Assignment
Give the listing again in full and exactly, apart from its pictures.

Data provided
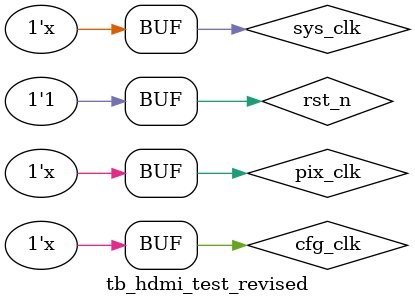
<source format=v>
`timescale 1ns / 1ps

module tb_hdmi_test_revised();
 
    wire        sys_clk              ;
    wire        rst_n                ;
    wire        cfg_clk              ;
    reg            rstn_out          ;
    reg            iic_tx_scl        ;
    reg            iic_tx_sda        ;
   
    //fft                            
    wire       [7:0] fft_point_cnt   ;
    wire       [31:0]fft_data        ;
    reg            fft_point_done    ;
    reg            data_req          ;
   
    reg            led_int           ;

   wire          pix_clk            ;      
   reg            vs_out             ;
   reg            hs_out             ;
   reg            de_out             ;
   reg     [7:0]  r_out              ;
   reg     [7:0]  g_out              ;
   reg     [7:0]  b_out              ;



//clock  
initial begin
    sys_clk = 1'b0;
    cfg_clk = 1'b0;
    pix_clk = 1'b0;
    rst_n <= 1'b0;
    #60;
    rst_n <= 1'b1;
   
end    
    
 
always #10 sys_clk = ~sys_clk;   

always #50 cfg_clk = ~cfg_clk;

always #3 pix_clk = ~pix_clk;
 
 //cnt
 reg [15:0] cnt;
always@(posedge sys_clk or negedge rst_n) begin
    if(~rst_n)
        cnt <= 9'd0;
    else
        cnt <= cnt + 1'b1;
 end
 
 
 always@(posedge sys_clk or negedge rst_n)  begin
    if(~rst_n)
        fft_data <= 32'd0 ;
    else
        fft_data <=  cnt; 
 end

 
 
 
always@(posedge sys_clk or negedge rst_n) begin
    if(~rst_n)
       data_valid <= 1'b0;
    else if(cnt == 1)
       data_valid <= 1'b1;
    else if(cnt == 256)
       data_valid <= 1'b0;
    else
       data_valid <= data_valid;   
 end
 
    
hdmi_test_revised hdmi_test_revised_inst
(
    .sys_clk        (sys_clk        )  ,
    .rst_n          (rst_n          )  ,
    .cfg_clk        (cfg_clk        )  ,
    .rstn_out       (rstn_out       )  ,
    .iic_tx_scl     (iic_tx_scl     )  ,
    .iic_tx_sda     (iic_tx_sda     )  ,
   
    .fft_point_cnt  (fft_point_cnt  )  , 
    .fft_data       (fft_data       )  , 
    .fft_point_done (fft_point_done )  , 
    .data_req       (data_req       )  , 
   
    .led_int        (led_int        )  ,

    .pix_clk        (pix_clk        )  ,                       
    .vs_out         (vs_out         )  , 
    .hs_out         (hs_out         )  , 
    .de_out         (de_out         )  ,
    .r_out          (r_out          )  , 
    .g_out          (g_out          )  , 
    .b_out          (b_out          )

);
  

endmodule


</source>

Solved problem
<source format=v>
`timescale 1ns / 1ps

module tb_hdmi_test_revised();
 
    wire        sys_clk              ;
    wire        rst_n                ;
    wire        cfg_clk              ;
    reg            rstn_out          ;
    reg            iic_tx_scl        ;
    reg            iic_tx_sda        ;
   
    //fft                            
    wire       [7:0] fft_point_cnt   ;
    wire       [31:0]fft_data        ;
    reg            fft_point_done    ;
    reg            data_req          ;
   
    reg            led_int           ;

   wire          pix_clk            ;      
   reg            vs_out             ;
   reg            hs_out             ;
   reg            de_out             ;
   reg     [7:0]  r_out              ;
   reg     [7:0]  g_out              ;
   reg     [7:0]  b_out              ;



//clock  
initial begin
    sys_clk = 1'b0;
    cfg_clk = 1'b0;
    pix_clk = 1'b0;
    rst_n <= 1'b0;
    #60;
    rst_n <= 1'b1;
   
end    
    
 
always #10 sys_clk = ~sys_clk;   

always #50 cfg_clk = ~cfg_clk;

always #3 pix_clk = ~pix_clk;
 
 //cnt
 reg [15:0] cnt;
always@(posedge sys_clk or negedge rst_n) begin
    if(~rst_n)
        cnt <= 9'd0;
    else
        cnt <= cnt + 1'b1;
 end
 
 
 always@(posedge sys_clk or negedge rst_n)  begin
    if(~rst_n)
        fft_data <= 32'd0 ;
    else
        fft_data <=  cnt; 
 end

 
 
 
always@(posedge sys_clk or negedge rst_n) begin
    if(~rst_n)
       data_valid <= 1'b0;
    else if(cnt == 1)
       data_valid <= 1'b1;
    else if(cnt == 256)
       data_valid <= 1'b0;
    else
       data_valid <= data_valid;   
 end
 
    
hdmi_test_revised hdmi_test_revised_inst
(
    .sys_clk        (sys_clk        )  ,
    .rst_n          (rst_n          )  ,
    .cfg_clk        (cfg_clk        )  ,
    .rstn_out       (rstn_out       )  ,
    .iic_tx_scl     (iic_tx_scl     )  ,
    .iic_tx_sda     (iic_tx_sda     )  ,
   
    .fft_point_cnt  (fft_point_cnt  )  , 
    .fft_data       (fft_data       )  , 
    .fft_point_done (fft_point_done )  , 
    .data_req       (data_req       )  , 
   
    .led_int        (led_int        )  ,

    .pix_clk        (pix_clk        )  ,                       
    .vs_out         (vs_out         )  , 
    .hs_out         (hs_out         )  , 
    .de_out         (de_out         )  ,
    .r_out          (r_out          )  , 
    .g_out          (g_out          )  , 
    .b_out          (b_out          )

);
  

endmodule


</source>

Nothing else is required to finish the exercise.